When people ask about the 2019 Motorola Razr, here's what I say

If the number of people asking me about the new Motorola Razr is anything to go by, rebooting the classic flip phone may have been the best thing Motorola has done in years. Announced last week, the new Razr pairs a clamshell design with a flexible display; it may not be the first foldable to be announced, but it's shaping up to be the most intriguing one.

Clearly, I should preface things by saying this is all anecdotal evidence. I'm not sure even Motorola and Verizon quite understand how much interest there'll be in the new Razr, and what percentage of that will translate to actual sales.

All the same, the combination of a familiar name, rose-tinted memories of owning an original RAZR back in the day, and the idea of a smartphone that offers a regular-sized screen when unfolded but collapses down to a more pocket-friendly size when that's not needed seems like it has struck a chord. Few people who ask me for advice about the latest phones preface it with a desire for a smaller display than the roughly 6-inch panel that is now commonplace. Still, they often also voice concerns that today's devices are just too big.

The new Razr won't reach the market for months after Samsung's Galaxy Fold went on sale. I think, though, that it'll be the first foldable to address that screen-size-versus-portability issue in a meaningful way for consumers. That comes down to Motorola's focus.

Samsung's large phone unfolds into a mini-tablet. That's the same strategy as we saw Huawei take with the Mate X. It certainly makes for something eye-catching, but I'm unconvinced that it addresses a real need among a meaningful number of users.

Tablets are great, but I seldom feel the need for one when I'm out. A large phone has all but obviated my use-case for one, in fact: yes, I'm down a few screen inches if I reach for an iPhone 11 Pro rather than an iPad mini, but the fact that the iPhone will fit into my jeans pocket means it's far more likely to be with me at any given time. The idea of that same sort of smartphone real-estate in half the footprint is even more appealing.

That concept seems to have been more readily understood by people asking me about the new Razr. Where the phone-to-tablet form factor has appeal from a geeky, bleeding-edge-technology perspective, it's the more human scale of the Motorola that has people asking me whether they should be considering it.

The answer to that, of course, is no.

My suspicion is that, while the new Razr is clearly striking a chord among some smartphone users, sales will still be minimal. The $1,500 price tag will play a big part in that, of course, but so will Verizon's lifetime exclusivity on the phone. That Motorola has made it eSIM-only will also leave unlocked sales hamstrung; you won't be able to pick up a Razr and just drop your own SIM card inside, as it doesn't have a slot.
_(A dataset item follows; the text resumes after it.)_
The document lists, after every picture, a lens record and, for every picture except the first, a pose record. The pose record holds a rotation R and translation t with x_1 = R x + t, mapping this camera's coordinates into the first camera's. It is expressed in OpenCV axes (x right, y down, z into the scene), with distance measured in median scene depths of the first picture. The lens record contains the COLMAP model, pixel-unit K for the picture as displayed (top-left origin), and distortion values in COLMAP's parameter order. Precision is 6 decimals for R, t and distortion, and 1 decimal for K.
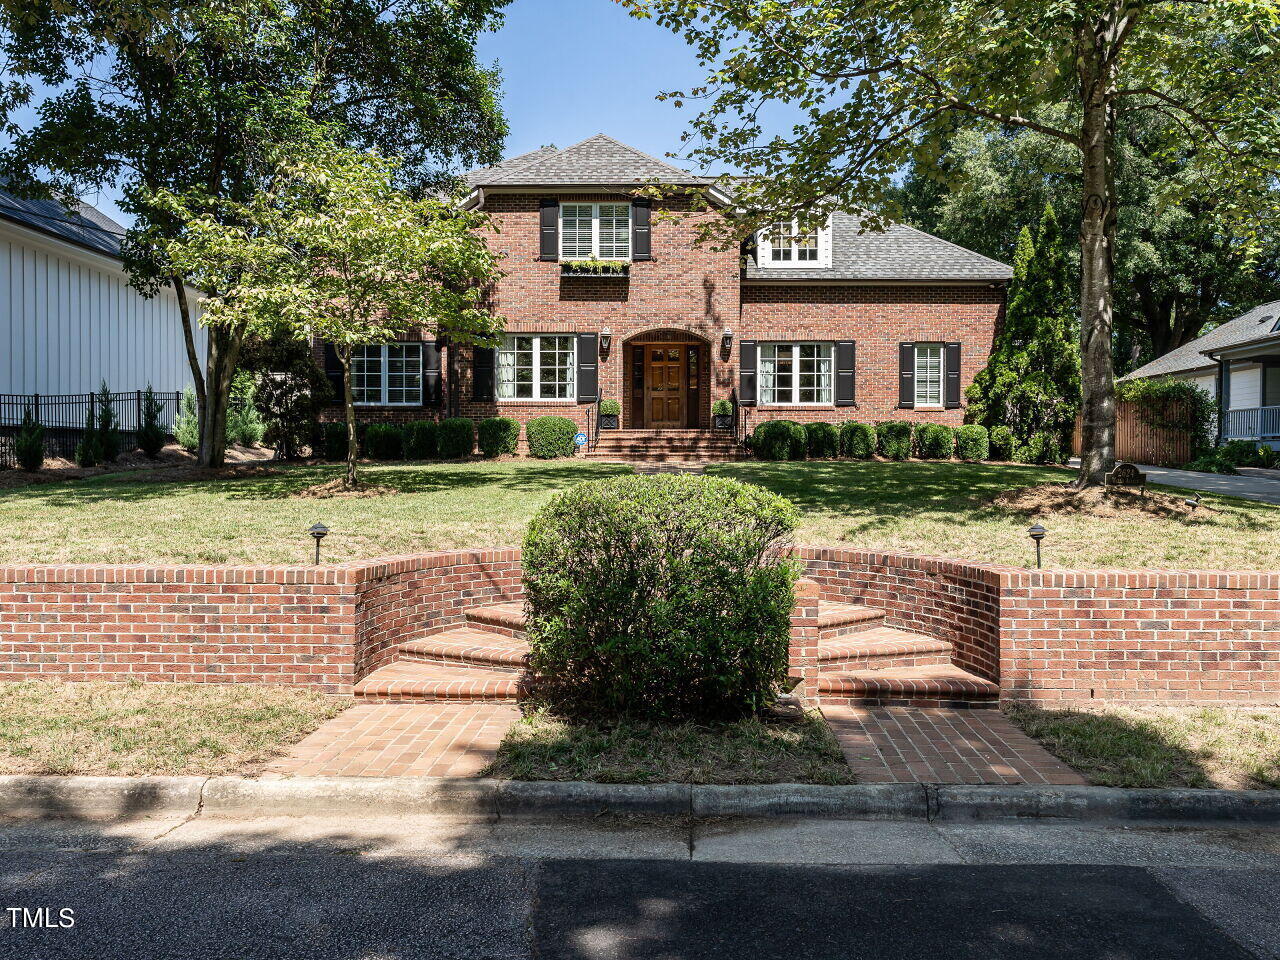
lens RADIAL K [[1030.2, 0, 637.1], [0, 1030.2, 453.8], [0, 0, 1]] dist [0.014909, 0.004279]
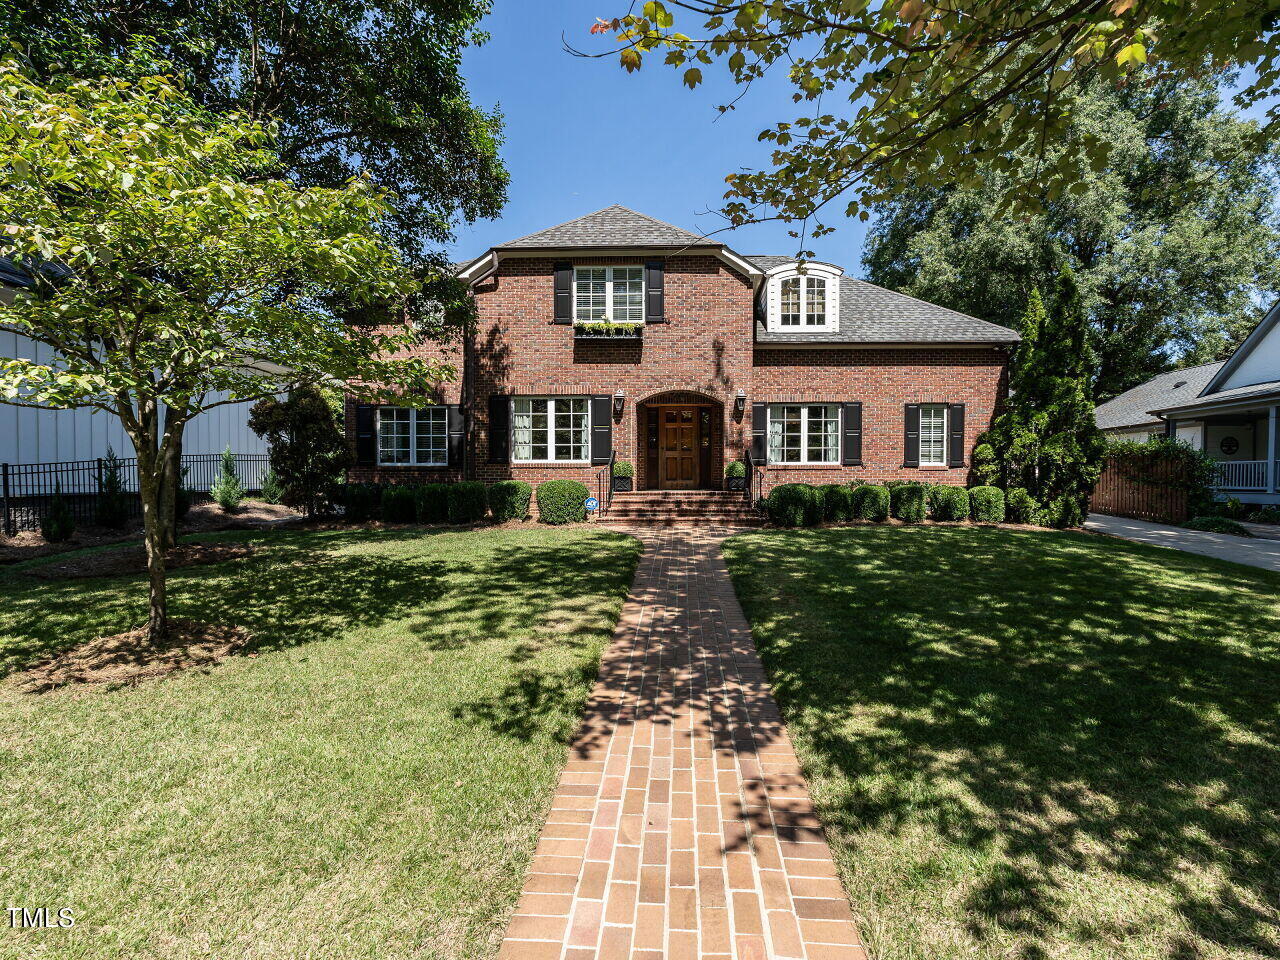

Really, I wouldn't recommend anybody but the most ambitious of early-adopters buy a first-generation folding phone. The technology is intriguing, certainly, but it's still very much early days for its implementation. I'd be wary of how well these plastic OLED panels hold up to extended use, as well as how things like battery life shape the longer-term experience of having a new Razr in your pocket.

That's not to say I'm not bullish on the idea of folding smartphones more generally. We've reached pretty much the largest candy bar devices that are practical: any bigger and they're just too unwieldy. Some – predominantly those with smaller hands, but I'm also very aware that a lot of women get frustrated by not having pockets in their clothes that are scaled to suit the latest-generation of big phones – have already been voicing frustrations that the trend has tipped too far, and that modern handsets are just too big.

Like the message that people don't care about a little extra thickness in their phone if it means accommodating a bigger battery – and indeed that, as the reception to this year's new iPhones shows, they'll welcome it – it may take a little time for the industry to recognize these evolving demands. There'll be technical hurdles to overcome, but I do believe that foldable screens represent one strong contender for how the phone market will evolve.

In that way, the new Razr feels like a Trojan horse of sorts. It may not get Motorola's phone into actual pockets, but it has used some classic name recognition to ease foldable technology into more mainstream awareness. We're a little ways out from the attainable devices that will follow that, but it's clear that Motorola isn't alone in considering the advantages of such a design. Samsung's own Galaxy Fold 2 is widely expected to adopt the same, with the company teasing a clamshell-style foldable is in the works.

"Yes, it's great; no, you shouldn't buy one" has been my tl;dr response to people asking me about the new Razr. As a fan of the original phone, and indeed the StarTAC before it, it's been fun reminiscing again about what made those old flip-phones so appealing, not least their deeply tactile way of hanging up on calls. What I'm really looking forward to, though, is a time when I can actually recommend people put a foldable phone on their shortlist. That really can't come soon enough.